▶ [Extrait fourni]:
((

Dématérialisation et marché gris : la Hadopi livre une nouvelle étude sur le jeu vidéo
Il n'y a pas de Steam sans feu
Le 18 décembre 2014 à 17h00
7 min
Société numérique
Société
Dans le domaine du jeu vidéo, la vente dématérialisée gagne de plus en plus de terrain. La Hadopi s'est donc intéressée à ce nouveau mode de distribution pour les jeux en publiant une étude sur les différents modèles économiques existants, qu'ils soient licites ou non, mais également au comportement des consommateurs vis-à-vis de lui.
Que cela soit sur consoles, avec le Nintendo eShop, le PlayStation Store ou le Marché Xbox Live, sur PC, avec Origin ou Steam, ou encore sur mobiles avec l'App Store et Google Play, la dématérialisation fait partie intégrante du paysage vidéoludique depuis plusieurs années. Le temps où il était nécessaire d'avoir une cartouche ou un disque optique pour jouer est en passe d'être révolu, puisqu'il suffit désormais de télécharger quelques fichiers pour pouvoir profiter de presque n'importe quel titre.
Ce nouveau mode de distribution des jeux vidéo implique de nombreux changements dans l'industrie vidéoludique, que ce soit au niveau des modèles économiques, mais aussi au niveau de la chaîne de valeur, ainsi qu'au niveau des habitudes de consommation licites ou illicites des joueurs. Pour faire le tour de la question, la Hadopi s'est lancée dans une étude, qu'elle vient de publier, avec le concours du Syndicat National du Jeu Vidéo.
La dématérialisation gagne du terrain
Le premier constat de l'étude menée pour la rue du Texel enfonce une porte grande ouverte : la part de marché des jeux dématérialisés augmente d'année en année, alors que les ventes de jeux physiques baissent sur la même période. Ce constat, on peut déjà l'observer dans les résultats financiers des éditeurs, qui le soulignent depuis maintenant plusieurs années.

))

▶ [Lignes de données]:
((

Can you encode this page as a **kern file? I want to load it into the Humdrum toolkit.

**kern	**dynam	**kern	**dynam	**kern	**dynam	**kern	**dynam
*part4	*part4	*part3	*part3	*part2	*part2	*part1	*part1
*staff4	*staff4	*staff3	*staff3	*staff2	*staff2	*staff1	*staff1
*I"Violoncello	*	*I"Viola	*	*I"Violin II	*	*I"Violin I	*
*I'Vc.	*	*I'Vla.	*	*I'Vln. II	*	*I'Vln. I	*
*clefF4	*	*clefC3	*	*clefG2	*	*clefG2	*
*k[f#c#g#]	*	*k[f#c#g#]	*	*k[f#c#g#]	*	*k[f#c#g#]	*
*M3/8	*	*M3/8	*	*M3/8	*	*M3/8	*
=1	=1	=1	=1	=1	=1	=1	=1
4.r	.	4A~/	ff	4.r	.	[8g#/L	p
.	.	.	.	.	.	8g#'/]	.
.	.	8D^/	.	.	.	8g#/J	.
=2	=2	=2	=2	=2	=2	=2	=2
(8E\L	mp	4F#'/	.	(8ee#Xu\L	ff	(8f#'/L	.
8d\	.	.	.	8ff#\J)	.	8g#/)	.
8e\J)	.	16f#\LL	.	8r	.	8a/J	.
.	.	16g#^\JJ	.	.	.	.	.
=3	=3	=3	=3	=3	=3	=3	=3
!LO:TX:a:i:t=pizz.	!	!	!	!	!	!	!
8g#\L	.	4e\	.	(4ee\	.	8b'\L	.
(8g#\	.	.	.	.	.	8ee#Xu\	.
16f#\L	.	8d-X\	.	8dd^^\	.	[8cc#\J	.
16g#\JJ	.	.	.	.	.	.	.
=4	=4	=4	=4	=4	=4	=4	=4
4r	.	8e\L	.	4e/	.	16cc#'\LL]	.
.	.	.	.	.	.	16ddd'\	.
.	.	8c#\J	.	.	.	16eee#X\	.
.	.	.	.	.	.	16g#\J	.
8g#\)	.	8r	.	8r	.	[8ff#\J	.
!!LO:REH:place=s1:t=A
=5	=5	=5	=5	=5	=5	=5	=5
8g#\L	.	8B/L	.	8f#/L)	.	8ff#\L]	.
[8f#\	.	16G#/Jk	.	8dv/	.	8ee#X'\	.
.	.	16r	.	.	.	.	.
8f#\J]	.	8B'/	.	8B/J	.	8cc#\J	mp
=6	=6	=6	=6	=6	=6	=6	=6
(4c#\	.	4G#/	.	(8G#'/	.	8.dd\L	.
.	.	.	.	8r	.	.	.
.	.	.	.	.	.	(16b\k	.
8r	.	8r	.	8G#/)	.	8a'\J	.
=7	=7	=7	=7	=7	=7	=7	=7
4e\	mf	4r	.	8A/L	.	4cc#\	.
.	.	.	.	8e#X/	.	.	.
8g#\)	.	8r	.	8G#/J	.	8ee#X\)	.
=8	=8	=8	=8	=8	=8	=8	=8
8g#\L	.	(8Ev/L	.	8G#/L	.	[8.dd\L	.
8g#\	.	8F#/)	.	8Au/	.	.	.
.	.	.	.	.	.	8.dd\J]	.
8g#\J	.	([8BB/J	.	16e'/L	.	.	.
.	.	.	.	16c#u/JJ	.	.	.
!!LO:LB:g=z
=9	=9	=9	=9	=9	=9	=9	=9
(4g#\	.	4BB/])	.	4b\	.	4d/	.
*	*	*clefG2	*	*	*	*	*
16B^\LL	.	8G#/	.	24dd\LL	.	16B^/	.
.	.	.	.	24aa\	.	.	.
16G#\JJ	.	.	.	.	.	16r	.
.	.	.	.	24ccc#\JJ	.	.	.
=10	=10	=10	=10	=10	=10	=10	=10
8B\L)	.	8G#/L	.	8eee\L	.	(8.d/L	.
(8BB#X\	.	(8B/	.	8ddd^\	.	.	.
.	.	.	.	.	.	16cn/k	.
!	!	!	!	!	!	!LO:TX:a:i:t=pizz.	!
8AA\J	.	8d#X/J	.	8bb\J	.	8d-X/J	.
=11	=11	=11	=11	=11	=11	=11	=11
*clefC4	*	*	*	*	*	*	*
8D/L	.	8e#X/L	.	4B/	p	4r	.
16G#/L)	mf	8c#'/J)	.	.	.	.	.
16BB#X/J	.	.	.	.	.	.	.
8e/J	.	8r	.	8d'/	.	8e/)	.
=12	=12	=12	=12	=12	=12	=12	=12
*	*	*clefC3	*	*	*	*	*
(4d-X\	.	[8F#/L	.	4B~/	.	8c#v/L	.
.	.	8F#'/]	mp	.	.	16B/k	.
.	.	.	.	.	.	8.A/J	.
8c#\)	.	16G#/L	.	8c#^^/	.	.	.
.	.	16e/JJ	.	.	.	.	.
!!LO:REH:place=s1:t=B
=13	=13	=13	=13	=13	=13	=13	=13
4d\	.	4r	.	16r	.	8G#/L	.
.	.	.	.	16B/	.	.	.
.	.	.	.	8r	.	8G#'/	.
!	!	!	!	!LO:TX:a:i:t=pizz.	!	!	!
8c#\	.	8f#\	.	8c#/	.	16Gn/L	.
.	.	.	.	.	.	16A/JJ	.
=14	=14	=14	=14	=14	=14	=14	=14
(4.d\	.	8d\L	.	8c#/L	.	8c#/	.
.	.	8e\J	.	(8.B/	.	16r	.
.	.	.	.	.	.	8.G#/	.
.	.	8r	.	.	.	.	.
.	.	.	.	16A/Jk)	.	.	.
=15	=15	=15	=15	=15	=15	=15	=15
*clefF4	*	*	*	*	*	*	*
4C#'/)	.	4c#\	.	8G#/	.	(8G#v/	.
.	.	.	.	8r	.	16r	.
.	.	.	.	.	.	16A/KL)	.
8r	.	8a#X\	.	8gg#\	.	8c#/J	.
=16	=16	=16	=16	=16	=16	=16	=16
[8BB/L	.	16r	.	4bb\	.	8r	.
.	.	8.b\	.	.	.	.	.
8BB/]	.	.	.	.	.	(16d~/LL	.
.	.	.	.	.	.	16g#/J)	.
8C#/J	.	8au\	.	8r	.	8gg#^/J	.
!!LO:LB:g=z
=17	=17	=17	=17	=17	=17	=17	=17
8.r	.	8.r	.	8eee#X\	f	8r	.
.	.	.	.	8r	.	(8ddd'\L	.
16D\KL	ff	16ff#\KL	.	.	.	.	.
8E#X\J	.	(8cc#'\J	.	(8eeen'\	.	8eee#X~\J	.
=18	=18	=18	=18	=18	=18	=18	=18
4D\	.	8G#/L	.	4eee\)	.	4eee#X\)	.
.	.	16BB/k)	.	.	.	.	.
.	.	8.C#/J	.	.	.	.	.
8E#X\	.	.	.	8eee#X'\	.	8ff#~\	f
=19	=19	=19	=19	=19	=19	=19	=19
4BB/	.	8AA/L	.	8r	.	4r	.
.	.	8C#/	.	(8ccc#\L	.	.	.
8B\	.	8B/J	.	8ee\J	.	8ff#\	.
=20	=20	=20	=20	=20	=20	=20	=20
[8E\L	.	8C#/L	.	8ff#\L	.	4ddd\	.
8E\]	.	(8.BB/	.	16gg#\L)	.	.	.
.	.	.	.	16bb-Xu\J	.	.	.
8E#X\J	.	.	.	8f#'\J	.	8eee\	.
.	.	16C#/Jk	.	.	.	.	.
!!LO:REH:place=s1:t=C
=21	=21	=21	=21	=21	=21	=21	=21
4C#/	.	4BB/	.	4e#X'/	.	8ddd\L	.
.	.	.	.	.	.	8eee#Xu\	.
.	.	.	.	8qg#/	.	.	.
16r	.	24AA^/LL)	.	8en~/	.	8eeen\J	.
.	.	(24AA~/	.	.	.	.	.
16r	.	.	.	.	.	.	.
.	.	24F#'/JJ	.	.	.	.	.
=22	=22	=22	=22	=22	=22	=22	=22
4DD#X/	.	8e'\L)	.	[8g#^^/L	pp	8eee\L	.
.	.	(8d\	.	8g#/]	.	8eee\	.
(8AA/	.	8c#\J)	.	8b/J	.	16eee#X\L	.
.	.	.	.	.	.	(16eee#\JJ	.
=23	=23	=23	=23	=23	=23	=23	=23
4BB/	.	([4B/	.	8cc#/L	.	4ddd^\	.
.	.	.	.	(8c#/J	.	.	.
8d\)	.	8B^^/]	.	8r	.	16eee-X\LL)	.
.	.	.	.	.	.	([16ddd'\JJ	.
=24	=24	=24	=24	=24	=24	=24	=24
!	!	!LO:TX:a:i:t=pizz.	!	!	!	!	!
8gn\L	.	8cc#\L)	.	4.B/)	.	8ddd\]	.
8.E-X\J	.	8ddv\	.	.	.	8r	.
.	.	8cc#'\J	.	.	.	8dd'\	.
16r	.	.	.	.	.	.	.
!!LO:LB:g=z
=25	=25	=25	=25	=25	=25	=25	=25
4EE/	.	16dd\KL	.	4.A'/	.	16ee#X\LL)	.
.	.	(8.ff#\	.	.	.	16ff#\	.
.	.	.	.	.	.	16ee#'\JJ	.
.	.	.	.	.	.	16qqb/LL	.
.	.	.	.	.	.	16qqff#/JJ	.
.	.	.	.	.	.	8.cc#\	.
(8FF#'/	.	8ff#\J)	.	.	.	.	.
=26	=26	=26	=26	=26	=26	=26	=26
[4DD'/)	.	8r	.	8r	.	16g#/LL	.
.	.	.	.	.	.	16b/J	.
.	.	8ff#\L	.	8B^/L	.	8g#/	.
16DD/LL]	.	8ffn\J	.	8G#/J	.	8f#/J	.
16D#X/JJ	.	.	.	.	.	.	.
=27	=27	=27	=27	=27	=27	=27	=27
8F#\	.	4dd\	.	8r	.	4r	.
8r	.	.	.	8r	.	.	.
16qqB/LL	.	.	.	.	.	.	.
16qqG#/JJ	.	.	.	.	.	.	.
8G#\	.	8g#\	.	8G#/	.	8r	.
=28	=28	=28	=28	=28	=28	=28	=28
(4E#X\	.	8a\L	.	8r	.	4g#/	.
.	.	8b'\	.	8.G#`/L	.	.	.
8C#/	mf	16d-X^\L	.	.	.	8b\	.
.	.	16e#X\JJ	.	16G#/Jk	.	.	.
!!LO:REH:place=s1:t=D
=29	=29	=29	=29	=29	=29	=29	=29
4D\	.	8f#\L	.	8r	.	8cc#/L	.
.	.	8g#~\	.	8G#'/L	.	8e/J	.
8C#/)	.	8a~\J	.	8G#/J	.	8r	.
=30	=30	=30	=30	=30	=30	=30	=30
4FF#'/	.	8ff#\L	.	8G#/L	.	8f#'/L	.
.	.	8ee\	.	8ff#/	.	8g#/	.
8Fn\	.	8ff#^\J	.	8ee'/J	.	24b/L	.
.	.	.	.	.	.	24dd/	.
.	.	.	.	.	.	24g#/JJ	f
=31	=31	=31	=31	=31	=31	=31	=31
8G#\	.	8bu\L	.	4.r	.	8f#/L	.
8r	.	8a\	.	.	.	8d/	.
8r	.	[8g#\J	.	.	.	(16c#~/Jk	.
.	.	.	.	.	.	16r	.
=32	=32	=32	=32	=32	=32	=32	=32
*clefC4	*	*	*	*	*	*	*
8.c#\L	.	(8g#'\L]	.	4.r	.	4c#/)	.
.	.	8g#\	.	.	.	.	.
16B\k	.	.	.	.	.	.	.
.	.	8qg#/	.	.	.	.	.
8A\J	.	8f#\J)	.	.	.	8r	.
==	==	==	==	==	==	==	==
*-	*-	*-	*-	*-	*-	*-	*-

))

D'après l'extrait fourni, avec le concours de quel organisme la Hadopi a-t-elle réalisé son étude sur la dématérialisation du jeu vidéo ?

▶ [Réponse attendue]: Avec le concours du Syndicat National du Jeu Vidéo.